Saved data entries
○ ○ ○ ○

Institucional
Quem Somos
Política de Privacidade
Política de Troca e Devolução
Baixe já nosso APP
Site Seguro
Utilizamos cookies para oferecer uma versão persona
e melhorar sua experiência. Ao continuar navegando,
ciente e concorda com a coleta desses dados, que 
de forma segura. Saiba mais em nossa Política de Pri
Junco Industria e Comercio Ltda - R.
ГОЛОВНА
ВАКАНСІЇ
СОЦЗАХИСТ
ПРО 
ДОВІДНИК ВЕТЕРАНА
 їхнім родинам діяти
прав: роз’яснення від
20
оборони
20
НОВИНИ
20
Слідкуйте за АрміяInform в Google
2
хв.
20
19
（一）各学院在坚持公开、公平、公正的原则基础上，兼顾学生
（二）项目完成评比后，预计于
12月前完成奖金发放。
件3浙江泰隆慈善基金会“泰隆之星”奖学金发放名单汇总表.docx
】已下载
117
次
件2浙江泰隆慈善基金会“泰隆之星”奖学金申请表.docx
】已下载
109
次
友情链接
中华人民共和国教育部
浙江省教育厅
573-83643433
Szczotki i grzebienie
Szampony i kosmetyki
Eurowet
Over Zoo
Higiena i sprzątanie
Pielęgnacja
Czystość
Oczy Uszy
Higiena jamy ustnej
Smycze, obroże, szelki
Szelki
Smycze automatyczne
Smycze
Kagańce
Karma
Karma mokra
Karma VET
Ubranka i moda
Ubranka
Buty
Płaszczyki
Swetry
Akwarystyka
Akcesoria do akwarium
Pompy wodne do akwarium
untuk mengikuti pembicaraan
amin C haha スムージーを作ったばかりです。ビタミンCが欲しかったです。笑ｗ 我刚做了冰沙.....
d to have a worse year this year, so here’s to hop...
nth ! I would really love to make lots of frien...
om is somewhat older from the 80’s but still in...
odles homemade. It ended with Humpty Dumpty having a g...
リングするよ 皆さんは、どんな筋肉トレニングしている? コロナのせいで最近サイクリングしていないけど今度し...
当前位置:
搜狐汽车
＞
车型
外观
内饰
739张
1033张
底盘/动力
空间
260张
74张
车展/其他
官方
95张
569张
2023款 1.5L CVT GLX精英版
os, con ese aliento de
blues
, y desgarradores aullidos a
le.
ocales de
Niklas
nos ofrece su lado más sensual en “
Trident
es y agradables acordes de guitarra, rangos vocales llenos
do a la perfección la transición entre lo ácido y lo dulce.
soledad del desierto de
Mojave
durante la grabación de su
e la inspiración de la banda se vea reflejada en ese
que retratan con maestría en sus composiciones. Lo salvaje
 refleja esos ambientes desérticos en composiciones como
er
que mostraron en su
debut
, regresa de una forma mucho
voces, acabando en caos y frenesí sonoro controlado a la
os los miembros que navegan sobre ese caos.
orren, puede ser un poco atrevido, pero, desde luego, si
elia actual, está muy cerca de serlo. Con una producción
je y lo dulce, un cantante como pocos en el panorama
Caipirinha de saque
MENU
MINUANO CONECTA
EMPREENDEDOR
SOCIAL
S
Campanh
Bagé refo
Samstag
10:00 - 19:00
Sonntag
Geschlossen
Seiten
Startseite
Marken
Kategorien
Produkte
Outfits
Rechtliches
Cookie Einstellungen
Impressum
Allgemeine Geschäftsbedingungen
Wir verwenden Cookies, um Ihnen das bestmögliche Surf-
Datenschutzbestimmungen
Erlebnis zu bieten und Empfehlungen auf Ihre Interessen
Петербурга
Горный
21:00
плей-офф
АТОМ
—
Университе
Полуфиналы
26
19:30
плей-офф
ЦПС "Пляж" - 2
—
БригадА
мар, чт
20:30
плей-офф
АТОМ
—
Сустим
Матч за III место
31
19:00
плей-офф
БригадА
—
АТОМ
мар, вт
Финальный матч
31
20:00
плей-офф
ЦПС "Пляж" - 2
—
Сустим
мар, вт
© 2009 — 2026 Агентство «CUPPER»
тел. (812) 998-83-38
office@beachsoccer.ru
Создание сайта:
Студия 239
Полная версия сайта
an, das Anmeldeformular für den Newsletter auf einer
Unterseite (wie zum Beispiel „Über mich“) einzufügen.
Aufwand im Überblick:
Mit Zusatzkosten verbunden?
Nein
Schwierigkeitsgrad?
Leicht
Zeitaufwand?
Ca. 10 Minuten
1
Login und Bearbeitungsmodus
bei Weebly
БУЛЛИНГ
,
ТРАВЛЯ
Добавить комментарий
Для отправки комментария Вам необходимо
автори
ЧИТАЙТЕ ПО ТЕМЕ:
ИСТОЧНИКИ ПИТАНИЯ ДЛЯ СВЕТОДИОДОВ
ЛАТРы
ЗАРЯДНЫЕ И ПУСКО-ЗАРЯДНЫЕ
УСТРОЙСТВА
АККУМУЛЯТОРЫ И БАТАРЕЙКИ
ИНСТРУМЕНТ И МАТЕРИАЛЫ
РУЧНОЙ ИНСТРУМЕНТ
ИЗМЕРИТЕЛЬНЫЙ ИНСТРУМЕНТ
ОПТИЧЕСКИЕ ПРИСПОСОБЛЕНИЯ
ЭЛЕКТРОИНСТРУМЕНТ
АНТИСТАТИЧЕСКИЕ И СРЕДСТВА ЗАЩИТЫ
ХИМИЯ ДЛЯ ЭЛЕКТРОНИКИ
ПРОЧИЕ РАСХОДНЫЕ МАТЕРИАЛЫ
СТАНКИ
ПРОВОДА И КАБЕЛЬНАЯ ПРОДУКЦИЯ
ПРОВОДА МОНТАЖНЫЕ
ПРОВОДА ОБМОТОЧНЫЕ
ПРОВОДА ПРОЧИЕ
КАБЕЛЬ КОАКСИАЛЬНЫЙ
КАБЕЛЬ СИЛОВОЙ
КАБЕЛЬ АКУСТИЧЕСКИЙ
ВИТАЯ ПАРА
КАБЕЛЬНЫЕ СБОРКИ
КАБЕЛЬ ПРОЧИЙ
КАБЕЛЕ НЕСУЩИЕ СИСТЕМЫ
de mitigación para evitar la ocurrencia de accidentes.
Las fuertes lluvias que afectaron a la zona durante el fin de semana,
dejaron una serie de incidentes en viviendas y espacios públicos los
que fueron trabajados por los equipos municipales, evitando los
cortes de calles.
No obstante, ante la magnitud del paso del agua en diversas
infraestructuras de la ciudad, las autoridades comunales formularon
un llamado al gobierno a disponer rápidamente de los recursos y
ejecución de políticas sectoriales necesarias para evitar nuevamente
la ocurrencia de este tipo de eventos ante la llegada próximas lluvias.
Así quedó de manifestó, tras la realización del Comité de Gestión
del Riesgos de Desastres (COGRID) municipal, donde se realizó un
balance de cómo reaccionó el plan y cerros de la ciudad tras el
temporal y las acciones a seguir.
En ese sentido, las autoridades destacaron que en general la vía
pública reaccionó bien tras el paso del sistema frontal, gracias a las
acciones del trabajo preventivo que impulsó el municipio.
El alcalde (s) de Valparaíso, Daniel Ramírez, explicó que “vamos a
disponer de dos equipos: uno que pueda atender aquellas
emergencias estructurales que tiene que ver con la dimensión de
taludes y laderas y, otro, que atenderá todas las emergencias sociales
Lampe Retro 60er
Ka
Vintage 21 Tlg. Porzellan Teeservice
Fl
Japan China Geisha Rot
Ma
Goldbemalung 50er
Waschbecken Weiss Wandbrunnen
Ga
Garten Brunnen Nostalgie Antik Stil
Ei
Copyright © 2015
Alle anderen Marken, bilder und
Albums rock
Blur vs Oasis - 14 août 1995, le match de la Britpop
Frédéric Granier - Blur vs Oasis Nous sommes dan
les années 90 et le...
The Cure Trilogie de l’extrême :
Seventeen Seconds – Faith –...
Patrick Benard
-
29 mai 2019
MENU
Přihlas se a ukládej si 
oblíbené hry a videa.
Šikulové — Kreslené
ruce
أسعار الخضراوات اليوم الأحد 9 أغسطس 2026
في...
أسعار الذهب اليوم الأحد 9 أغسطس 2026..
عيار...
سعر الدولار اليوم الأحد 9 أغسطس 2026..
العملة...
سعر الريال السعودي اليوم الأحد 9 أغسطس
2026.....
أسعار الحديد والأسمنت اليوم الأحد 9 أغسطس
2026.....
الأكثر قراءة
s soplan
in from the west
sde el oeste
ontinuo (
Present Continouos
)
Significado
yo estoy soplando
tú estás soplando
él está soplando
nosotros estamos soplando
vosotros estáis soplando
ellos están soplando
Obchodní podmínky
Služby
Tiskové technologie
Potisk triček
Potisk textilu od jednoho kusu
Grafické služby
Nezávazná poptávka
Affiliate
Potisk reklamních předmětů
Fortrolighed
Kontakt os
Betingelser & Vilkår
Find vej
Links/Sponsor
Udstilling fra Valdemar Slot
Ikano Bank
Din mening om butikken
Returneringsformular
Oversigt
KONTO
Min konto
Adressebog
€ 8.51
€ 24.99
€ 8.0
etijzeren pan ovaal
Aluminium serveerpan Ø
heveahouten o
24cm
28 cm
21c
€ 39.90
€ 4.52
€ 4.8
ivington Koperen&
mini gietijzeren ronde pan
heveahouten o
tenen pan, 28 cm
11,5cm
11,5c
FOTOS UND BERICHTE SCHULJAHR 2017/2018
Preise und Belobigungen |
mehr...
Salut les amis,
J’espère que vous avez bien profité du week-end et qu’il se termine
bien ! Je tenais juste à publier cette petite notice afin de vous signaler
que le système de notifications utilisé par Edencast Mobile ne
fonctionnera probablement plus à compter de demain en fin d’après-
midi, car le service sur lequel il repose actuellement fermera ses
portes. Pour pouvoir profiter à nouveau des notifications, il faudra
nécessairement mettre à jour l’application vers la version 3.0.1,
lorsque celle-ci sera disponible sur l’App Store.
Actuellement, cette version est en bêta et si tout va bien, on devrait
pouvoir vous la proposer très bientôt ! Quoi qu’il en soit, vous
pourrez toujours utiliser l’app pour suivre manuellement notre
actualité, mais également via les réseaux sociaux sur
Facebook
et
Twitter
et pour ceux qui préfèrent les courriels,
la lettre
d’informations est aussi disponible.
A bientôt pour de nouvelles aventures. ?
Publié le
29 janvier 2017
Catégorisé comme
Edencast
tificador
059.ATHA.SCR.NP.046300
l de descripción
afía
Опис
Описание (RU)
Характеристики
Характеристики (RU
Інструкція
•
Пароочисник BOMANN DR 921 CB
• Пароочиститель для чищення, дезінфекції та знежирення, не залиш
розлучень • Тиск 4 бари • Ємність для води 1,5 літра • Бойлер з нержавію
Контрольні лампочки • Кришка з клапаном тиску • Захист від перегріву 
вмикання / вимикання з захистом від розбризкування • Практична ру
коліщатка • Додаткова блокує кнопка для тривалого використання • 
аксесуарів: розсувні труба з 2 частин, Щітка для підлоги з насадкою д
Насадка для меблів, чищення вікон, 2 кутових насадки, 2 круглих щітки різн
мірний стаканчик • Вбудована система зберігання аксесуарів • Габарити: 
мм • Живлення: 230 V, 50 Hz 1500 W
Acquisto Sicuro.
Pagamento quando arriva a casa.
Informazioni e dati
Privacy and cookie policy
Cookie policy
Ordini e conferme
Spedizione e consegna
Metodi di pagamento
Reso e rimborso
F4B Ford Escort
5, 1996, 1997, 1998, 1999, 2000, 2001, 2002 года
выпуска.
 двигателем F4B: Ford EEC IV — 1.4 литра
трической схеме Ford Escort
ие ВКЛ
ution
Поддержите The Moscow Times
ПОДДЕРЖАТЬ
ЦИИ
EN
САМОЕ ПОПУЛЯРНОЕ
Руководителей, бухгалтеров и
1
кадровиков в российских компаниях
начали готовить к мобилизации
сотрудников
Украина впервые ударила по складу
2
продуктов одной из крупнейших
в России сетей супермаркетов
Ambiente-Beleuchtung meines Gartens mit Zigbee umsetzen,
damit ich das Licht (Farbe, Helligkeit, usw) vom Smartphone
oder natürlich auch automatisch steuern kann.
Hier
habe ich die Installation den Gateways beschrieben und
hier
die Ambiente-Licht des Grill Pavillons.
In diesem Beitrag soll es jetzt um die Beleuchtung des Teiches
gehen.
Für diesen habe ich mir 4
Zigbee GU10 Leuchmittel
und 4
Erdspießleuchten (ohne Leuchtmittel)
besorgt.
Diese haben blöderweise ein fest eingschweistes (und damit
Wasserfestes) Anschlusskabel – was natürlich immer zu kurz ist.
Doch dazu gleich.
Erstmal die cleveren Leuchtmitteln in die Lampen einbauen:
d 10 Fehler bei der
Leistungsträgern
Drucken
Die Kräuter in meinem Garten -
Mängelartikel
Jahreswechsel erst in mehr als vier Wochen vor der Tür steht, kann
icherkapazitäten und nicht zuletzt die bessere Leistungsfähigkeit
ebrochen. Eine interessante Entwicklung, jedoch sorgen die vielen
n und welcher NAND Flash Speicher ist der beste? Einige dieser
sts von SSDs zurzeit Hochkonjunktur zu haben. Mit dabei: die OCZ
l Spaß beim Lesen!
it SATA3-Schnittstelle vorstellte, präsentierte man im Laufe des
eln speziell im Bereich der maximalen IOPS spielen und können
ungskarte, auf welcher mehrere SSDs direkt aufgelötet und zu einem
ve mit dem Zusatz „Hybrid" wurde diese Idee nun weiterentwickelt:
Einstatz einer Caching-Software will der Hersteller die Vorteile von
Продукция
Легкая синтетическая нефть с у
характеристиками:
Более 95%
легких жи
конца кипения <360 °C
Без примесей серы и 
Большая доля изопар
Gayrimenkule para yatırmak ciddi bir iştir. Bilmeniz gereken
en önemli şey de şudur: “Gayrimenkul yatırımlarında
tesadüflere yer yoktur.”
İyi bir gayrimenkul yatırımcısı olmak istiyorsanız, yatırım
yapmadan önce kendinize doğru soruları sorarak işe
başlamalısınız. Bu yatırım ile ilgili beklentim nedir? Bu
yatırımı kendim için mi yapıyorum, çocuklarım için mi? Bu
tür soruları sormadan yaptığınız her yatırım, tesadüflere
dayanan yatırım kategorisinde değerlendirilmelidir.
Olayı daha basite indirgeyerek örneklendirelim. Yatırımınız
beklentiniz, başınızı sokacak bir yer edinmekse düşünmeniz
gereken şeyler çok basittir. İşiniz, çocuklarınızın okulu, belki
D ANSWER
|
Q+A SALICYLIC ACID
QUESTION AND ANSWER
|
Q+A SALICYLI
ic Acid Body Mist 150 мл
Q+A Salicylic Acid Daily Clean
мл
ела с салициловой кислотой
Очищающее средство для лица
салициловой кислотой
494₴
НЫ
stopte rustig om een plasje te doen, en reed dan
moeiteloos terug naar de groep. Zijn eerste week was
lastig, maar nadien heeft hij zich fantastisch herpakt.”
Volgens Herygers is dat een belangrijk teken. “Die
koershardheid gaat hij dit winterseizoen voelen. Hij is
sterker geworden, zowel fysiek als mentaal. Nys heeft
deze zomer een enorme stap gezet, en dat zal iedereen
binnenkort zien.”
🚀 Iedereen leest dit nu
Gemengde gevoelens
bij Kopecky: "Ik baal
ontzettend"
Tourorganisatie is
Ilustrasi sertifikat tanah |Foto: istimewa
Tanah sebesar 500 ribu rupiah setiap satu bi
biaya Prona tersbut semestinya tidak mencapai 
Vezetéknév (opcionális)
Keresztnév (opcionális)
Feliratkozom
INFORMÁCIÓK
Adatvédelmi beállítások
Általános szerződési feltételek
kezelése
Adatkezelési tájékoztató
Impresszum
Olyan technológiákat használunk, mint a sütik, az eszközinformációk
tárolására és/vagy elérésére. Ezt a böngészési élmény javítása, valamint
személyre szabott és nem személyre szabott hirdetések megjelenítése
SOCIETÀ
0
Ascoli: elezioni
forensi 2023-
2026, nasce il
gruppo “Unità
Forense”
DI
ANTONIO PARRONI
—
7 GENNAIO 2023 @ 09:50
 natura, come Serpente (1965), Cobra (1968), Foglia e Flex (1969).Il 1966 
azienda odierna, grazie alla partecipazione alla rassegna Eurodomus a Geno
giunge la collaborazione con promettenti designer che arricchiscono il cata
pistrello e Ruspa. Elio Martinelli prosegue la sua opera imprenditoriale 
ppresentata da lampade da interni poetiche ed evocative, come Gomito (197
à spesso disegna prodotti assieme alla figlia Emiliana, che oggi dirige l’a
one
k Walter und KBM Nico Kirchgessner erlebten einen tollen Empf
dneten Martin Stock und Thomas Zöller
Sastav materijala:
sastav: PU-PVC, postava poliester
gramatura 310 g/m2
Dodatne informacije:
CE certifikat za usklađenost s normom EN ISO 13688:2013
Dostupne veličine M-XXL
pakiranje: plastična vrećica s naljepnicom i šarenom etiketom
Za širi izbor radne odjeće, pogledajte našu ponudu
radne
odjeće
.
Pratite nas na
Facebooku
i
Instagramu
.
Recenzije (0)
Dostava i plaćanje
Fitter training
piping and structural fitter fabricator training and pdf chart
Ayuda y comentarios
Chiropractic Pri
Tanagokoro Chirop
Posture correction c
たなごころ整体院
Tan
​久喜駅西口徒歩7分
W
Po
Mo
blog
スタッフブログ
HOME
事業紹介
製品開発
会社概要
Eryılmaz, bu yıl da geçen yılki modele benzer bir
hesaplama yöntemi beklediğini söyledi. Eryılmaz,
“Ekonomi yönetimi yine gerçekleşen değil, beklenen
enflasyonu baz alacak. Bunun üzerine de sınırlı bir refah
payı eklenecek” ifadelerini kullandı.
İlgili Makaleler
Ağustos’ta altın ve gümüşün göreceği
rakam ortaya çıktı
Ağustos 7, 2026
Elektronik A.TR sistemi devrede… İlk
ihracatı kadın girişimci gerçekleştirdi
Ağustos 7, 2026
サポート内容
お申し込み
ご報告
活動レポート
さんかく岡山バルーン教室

○ ○ ○ ○

Once you find the line with "Catégorisé comme" in the entries above, output it and each line after it up to and including the line with "розлучень • Тиск", and nothing else.

Catégorisé comme
Edencast
tificador
059.ATHA.SCR.NP.046300
l de descripción
afía
Опис
Описание (RU)
Характеристики
Характеристики (RU
Інструкція
•
Пароочисник BOMANN DR 921 CB
• Пароочиститель для чищення, дезінфекції та знежирення, не залиш
розлучень • Тиск 4 бари • Ємність для води 1,5 літра • Бойлер з нержавію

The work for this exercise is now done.